===== Raw data

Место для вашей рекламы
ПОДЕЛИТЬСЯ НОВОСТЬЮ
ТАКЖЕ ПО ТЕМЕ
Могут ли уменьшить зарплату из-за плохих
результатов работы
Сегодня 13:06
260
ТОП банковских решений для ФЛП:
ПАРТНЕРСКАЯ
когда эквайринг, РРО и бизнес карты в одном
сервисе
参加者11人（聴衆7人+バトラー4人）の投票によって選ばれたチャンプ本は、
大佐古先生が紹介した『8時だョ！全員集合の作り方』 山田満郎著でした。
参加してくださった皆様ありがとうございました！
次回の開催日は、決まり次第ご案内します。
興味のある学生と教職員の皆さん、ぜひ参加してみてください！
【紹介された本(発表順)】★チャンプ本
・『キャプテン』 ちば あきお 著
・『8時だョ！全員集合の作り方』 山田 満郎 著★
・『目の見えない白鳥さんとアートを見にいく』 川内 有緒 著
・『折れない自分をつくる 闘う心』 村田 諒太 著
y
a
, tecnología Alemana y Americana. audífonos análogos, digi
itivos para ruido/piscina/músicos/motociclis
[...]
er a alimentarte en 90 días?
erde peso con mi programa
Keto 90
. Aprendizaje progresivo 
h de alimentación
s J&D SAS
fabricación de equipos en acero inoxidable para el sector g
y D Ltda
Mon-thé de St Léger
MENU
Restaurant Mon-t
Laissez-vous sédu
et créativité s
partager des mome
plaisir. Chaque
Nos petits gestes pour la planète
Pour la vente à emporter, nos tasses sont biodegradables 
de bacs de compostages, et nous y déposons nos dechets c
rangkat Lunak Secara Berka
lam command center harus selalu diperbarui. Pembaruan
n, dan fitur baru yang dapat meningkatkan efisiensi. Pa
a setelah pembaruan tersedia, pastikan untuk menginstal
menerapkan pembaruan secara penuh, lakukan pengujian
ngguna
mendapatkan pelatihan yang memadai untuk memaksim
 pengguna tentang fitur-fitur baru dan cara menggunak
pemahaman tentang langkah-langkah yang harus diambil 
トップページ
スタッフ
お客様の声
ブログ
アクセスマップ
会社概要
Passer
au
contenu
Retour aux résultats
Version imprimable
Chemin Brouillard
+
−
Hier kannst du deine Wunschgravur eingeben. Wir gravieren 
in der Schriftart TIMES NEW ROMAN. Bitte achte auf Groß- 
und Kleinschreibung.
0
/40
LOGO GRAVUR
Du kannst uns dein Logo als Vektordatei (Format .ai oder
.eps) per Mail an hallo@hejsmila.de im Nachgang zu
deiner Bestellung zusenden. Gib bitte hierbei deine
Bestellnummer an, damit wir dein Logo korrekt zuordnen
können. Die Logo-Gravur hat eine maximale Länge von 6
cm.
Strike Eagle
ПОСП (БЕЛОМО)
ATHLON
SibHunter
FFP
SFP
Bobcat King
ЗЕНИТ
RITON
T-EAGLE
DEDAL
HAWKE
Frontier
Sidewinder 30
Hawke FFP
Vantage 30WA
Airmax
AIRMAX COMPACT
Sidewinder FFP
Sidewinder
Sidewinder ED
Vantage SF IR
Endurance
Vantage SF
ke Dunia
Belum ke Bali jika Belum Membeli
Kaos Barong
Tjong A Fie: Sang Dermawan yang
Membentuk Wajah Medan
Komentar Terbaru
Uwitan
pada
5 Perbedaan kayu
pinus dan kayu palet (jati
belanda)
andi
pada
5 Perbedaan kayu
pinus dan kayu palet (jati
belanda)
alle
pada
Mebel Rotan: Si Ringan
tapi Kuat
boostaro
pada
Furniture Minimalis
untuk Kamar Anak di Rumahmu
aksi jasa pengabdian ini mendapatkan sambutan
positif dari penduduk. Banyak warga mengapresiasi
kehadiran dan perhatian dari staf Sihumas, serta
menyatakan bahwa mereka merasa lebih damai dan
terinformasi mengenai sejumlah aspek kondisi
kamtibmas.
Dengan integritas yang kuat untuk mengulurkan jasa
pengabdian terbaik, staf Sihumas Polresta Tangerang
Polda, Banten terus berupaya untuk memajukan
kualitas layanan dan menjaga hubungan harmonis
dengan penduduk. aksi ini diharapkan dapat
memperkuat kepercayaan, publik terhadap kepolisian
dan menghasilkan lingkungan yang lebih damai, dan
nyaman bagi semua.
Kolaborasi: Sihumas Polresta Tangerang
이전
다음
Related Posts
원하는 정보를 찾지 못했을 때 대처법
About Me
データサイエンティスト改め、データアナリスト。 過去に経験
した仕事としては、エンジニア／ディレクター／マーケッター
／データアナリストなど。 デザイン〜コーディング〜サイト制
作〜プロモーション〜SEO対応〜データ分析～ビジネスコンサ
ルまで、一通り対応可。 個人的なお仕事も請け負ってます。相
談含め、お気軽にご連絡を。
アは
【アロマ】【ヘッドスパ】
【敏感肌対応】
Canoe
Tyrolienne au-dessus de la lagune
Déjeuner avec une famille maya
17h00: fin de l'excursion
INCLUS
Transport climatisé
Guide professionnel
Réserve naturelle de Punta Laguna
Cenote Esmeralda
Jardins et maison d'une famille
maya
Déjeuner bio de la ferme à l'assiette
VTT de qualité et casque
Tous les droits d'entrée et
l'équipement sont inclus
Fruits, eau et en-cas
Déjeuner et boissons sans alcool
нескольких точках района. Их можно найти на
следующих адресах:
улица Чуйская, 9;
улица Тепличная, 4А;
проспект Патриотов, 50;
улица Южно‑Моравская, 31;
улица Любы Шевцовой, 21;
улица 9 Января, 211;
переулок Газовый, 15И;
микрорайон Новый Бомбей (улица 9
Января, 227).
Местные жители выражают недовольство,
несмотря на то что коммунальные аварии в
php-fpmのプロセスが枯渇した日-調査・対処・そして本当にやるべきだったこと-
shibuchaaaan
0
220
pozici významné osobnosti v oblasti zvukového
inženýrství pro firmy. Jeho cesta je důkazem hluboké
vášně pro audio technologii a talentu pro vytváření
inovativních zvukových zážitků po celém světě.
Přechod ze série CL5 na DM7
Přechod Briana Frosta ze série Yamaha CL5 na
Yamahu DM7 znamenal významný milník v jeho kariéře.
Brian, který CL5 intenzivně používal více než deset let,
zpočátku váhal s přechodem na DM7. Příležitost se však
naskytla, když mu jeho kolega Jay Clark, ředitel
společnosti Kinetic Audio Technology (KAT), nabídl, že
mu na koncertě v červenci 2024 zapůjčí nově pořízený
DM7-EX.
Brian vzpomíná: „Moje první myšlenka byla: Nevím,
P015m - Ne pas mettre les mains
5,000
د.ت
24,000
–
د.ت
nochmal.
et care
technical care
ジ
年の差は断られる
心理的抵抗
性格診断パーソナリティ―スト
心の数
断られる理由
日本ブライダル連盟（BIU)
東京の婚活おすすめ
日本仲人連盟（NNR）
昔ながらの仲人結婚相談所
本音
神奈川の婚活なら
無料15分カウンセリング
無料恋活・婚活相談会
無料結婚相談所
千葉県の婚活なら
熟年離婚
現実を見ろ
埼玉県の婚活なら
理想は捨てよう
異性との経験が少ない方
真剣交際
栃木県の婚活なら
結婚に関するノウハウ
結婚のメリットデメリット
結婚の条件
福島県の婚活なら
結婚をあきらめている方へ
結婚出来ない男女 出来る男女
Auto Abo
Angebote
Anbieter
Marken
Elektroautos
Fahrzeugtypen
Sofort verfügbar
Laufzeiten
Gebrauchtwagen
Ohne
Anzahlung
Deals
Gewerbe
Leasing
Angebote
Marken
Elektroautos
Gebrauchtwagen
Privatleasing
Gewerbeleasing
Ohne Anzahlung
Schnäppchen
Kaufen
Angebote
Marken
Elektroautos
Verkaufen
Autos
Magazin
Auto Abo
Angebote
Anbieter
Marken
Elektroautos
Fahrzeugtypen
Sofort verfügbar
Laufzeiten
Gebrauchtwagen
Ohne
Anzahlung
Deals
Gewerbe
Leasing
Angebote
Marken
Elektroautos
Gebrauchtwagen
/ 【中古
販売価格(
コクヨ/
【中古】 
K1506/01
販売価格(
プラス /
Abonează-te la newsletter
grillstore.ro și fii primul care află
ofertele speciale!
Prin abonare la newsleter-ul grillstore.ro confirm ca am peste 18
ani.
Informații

==========

Throughout the data above, copy all lines where the word "untuk" is found.

a setelah pembaruan tersedia, pastikan untuk menginstal
mendapatkan pelatihan yang memadai untuk memaksim
untuk Kamar Anak di Rumahmu
Dengan integritas yang kuat untuk mengulurkan jasa
Polda, Banten terus berupaya untuk memajukan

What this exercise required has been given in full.